Whereas if they would just publish the percentage of actual generation, that's what people actually want to know. But then you'd have to say "13%" or "24%" or whatever the real number is, instead of "nearly 50%".
The graph at https://ourworldindata.org/grapher/solar-pv-energy-consumpti... seems to indicate the real world outcome is something more like 12.9%. That is, pick a dot on the graph and look at the capacity (watts) versus how much was generated in 2024 (watt-hours), and the number ends up vaguely looking like 1000 watt-hours generated for every watt of capacity. Given that there's 8760 hours in a year, that's vaguely in the 12% range.

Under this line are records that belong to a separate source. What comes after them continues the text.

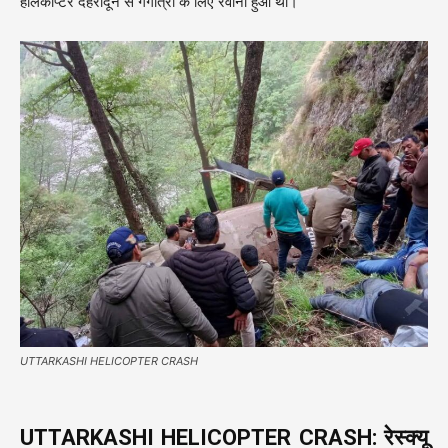
हेलिकॉप्टर देहरादून से गंगोत्री के लिए रवाना हुआ था।
UTTARKASHI HELICOPTER CRASH
UTTARKASHI HELICOPTER CRASH: रेस्क्यू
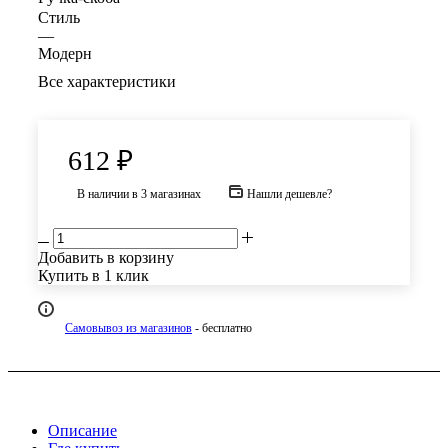
Стиль
—
Модерн
Все характеристики
612
₽
В наличии
в 3 магазинах
Нашли дешевле?
Добавить в корзину
Купить в 1 клик
Самовывоз из магазинов
- бесплатно
Описание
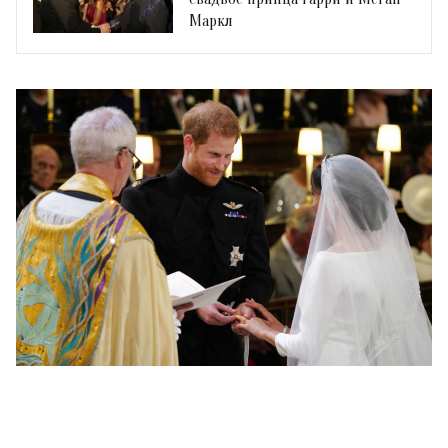
Маркл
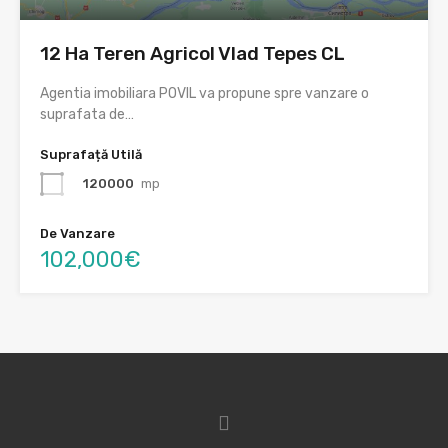
12 Ha Teren Agricol Vlad Tepes CL
Agentia imobiliara POVIL va propune spre vanzare o
suprafata de…
Suprafață Utilă
120000
mp
De Vanzare
102,000€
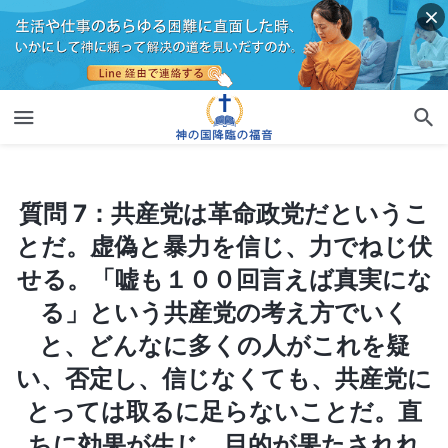
質問 7：共産党は革命政党だということだ。虚偽と暴力を信じ、力でねじ伏せる。「嘘も１００回言えば真実になる」という共産党の考え方でいくと、どんなに多くの人がこれを疑い、否定し、信じなくても、共産党にとっては取るに足らないことだ。直ちに効果が生じ、目的が果たされれば、何を犠牲にしても構わない。いくら大衆がデモをしようが、武力で解決してしまう。必要なら、原子爆弾やミサイルだって打ち込むさ。中国共産党は政権を守るためなら何だってやる。山東招遠カルト殺人事件の時も、報道されるや否や武装警察を総動員して何が何でもクリスチャンを弾圧し、逮捕しようとしたが、誰か止めようとしたか？ 誰も反抗できなかっただろう？ たとえ海外の人間が中国共産党の不正を見抜いたとしても、何ができる？ 共産党は西洋の民主主義勢力の非難に対抗できる、あらゆる手段を持っている。「贈り物目当てに自由を売り渡す」ということわざにあるように、すべては金で解決できるんだ。そのおかげで、中国共産党を批判する国はほとんどない。触らぬ神に祟りなし、だ。お前たちがどう説明しようが、共産党はびくともしないぞ。共産党が政権を握っている限り、神の信者に自由はないのだ。この国における神の現れと働きは、共産党によって確実に撲滅されられる。それは共産党が無神論の国を建て上げるという目的を果たす、果たさないにかかわらず、お前たち信者を逮捕し、弾圧するのを止めることはない、ということだ。こんなのはわかりきったことだからこそ、お前たちが全能神を信じるのを厳しく責めるんだ。お前たちのためを思ってなのに、わからんのか？
質問 7：共産党は革命政党だというこ
とだ。虚偽と暴力を信じ、力でねじ伏
せる。「嘘も１００回言えば真実にな
る」という共産党の考え方でいく
と、どんなに多くの人がこれを疑
い、否定し、信じなくても、共産党に
とっては取るに足らないことだ。直
ちに効果が生じ、目的が果たされれ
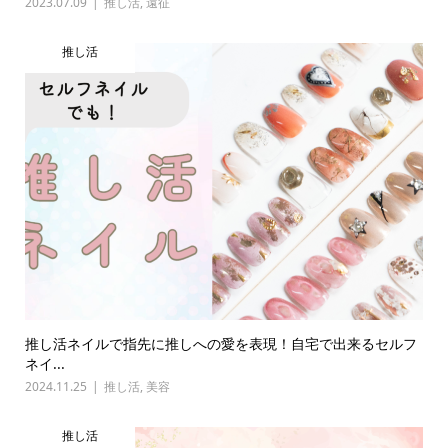
2023.07.09
推し活
,
遠征
推し活
推し活ネイルで指先に推しへの愛を表現！自宅で出来るセルフ
ネイ...
2024.11.25
推し活
,
美容
推し活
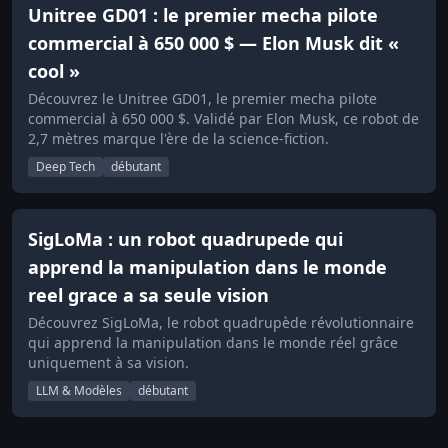
Unitree GD01 : le premier mecha pilote
commercial à 650 000 $ — Elon Musk dit «
cool »
Découvrez le Unitree GD01, le premier mecha pilote
commercial à 650 000 $. Validé par Elon Musk, ce robot de
2,7 mètres marque l'ère de la science-fiction.
Deep Tech
débutant
SigLoMa : un robot quadrupede qui
apprend la manipulation dans le monde
reel grace a sa seule vision
Découvrez SigLoMa, le robot quadrupède révolutionnaire
qui apprend la manipulation dans le monde réel grâce
uniquement à sa vision.
LLM & Modèles
débutant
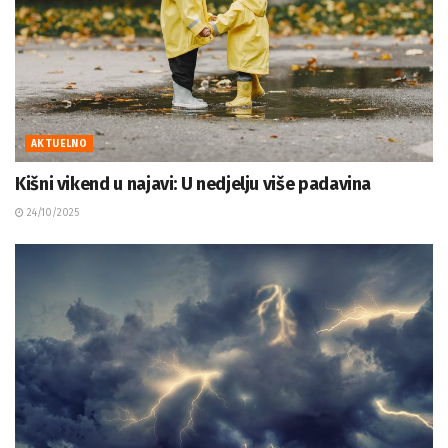
AKTUELNO
Kišni vikend u najavi: U nedjelju više padavina
24/10/2025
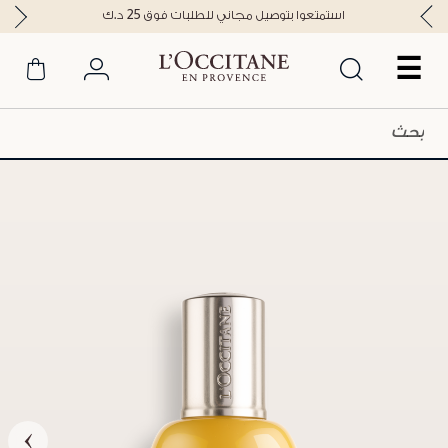
استمتعوا بتوصيل مجاني للطلبات فوق 25 د.ك
☰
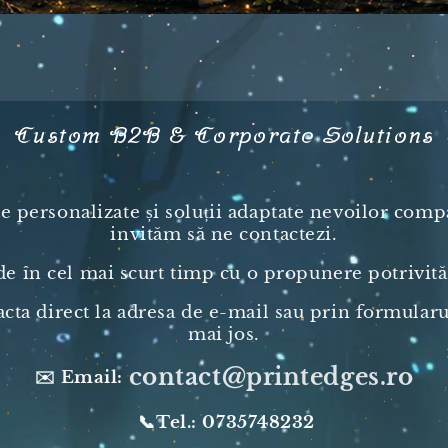
Custom B2B & Corporate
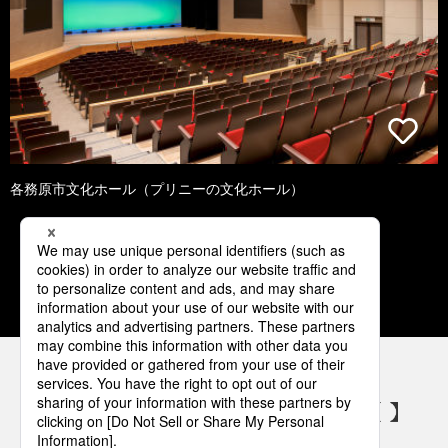
各務原市文化ホール（プリニーの文化ホール）
1
2
3
4
5
パナソニックの電気設備 SNSアカウント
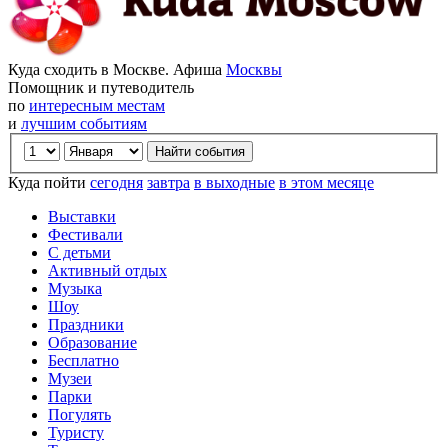
Куда сходить в Москве. Афиша
Москвы
Помощник и путеводитель
по
интересным местам
и
лучшим событиям
Куда пойти
сегодня
завтра
в выходные
в этом месяце
Выставки
Фестивали
С детьми
Активный отдых
Музыка
Шоу
Праздники
Образование
Бесплатно
Музеи
Парки
Погулять
Туристу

The number for "World" is 2,110,000 GWh consumed for 1,866 GW of capacity, which means 2110000÷(1866×8760) = 12.9% of "capacity". Running the numbers for every country (there's a csv!) shows expected cloudy/northerly countries down near 8-9% (UK, germany, norway) and the sunnier ones near 20%... The USA is 19.8% which tracks given how popular solar is in the sunnier regions in particular.
Nobody in their right mind should be surprised by this, since the sun doesn't always shine, it gets dark at night, etc... it's unrealistic to assume this number will ever meaningfully change for solar. It's just the baseline expectation.
So yeah, "capacity" is misleading indeed. It means that for solar, "50% of global capacity" would mean something more like "6% of energy consumed".
But it's still super exciting to see the clear exponential growth here. (Speaking as someone who installed a 14KW array on his roof last year, solar makes me super excited.)
https://pv-magazine-usa.com/2026/02/25/solar-and-storage-to-...
Humanity does far more wasteful things than build some extra solar panels.
But in much of the world, setting up PV is economically sound simply because it displaces a certain amount of kWh generated over the course of a year from other sources that are more polluting and more expensive.
In this regime, the dynamics of production over time don't matter yet.
At some point, when renewable generation has very high penetration, you'll reach a point where building more is uneconomical, and to then displace the remaining other power sources you'll need to overpay (ignoring externalities).
However, that's assuming no technological change on the way there, which is a whole separate topic.
I'm in favour of having it but the reason why you need to over provision is because of the intermittency. This can also push out proper base load (e.g. nuclear) although it's not simple.
You have to think about the portfolio.
In Britain at least there is also a bit of a sleight of hand where the marginal costs are reported but not the CFD strike prices used to incentivise the buildout.